Henry Lewis, Jonathan Sayer and Henry Shields
Mischief Theatre
The Lyric, Theatre Royal Plymouth

The Comedy About A Bank Robbery
The Comedy About A Bank Robbery

Perhaps not THE comedy about a bank robbery but certainly a comedy about a bank robbery, Mischief Theatre’s latest big stage hit is a frivolous farce with plenty of puns and originality with recognisable nods to 1950s Hollywood movies.

The Conley Poly Am Dram worthies of the Play That Goes Wrong and Peter Pan Goes Wrong are nowhere to be seen as writers Henry Lewis, Jonathan Sayer and Henry Shields abandon the play-within-a-play conceit. And I missed it.

Set designer David Farley’s skills are still employed to great effect with not so much collapsible furniture or malfunctioning props—although the misbehaving foldaway bed is used to great effect—but instead in quickish change scenery, plenty of doors and innovation (such as a tremendous chase with an office chair motorbike and laundry basket car).

Without the usual malfunctioning fixtures to steal the show, the spotlight is firmly on the farce, physicality and plot which, although funny, is not always quite enough to keep the pace with the first half a little stilted at times. Running gags—escalating seniority equating to larger and larger moustaches etc—and the odd do-wop a cappella moments break the momentum with no real correlation to the unfolding plot so unfortunately screaming filler.

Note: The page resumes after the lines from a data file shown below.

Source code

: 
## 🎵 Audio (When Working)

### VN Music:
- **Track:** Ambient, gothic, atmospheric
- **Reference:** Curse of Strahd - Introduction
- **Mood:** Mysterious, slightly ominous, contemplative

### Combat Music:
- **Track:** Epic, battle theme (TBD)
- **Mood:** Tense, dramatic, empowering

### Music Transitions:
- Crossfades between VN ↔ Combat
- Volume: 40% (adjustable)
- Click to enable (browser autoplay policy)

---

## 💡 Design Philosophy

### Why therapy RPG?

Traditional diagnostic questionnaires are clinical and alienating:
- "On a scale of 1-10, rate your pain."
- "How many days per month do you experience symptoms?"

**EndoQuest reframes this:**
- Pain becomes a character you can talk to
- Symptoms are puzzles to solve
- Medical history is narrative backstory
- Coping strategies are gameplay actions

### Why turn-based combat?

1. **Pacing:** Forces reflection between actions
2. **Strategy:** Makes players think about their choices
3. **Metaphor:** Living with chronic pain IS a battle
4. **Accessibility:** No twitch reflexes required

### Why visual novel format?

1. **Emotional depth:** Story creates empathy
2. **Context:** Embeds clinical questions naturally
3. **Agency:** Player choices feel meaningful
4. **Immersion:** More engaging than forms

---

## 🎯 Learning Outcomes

On press night, understudy Eddy Westbury made a menacing jailbird Mitch Ruscitti who, roping in the help of getaway passenger kneeling Neil (David Coomber), heads to Minneapolis to rekindle passion with con artiste femme fatale Caprice (a strong debut by Julia Frith) and to hang around the visiting diamond lodged in her father’s bank vault.

In a city where everyone is a crook, Caprice falls for wideboy Sam (Sean Carey), the FBI is on hand (particularly in a dark cupboard) and with three trouser-less Robin Freeboys providing slapstick and plenty of opportunity for obvious wordplay (let alone his nephew Roger) there is much to confuse.

Music captain Jon Trenchard is lovelorn loser Warren, battered and berated but whose contortions in the bird’s eye view scene are superb while loose-limbed George Hannigan makes an impressive debut as ’everyone else’ with a particularly impressive solo fisticuffs between three characters a stand-out moment.

It’s fun but I must admit to slight disappointment.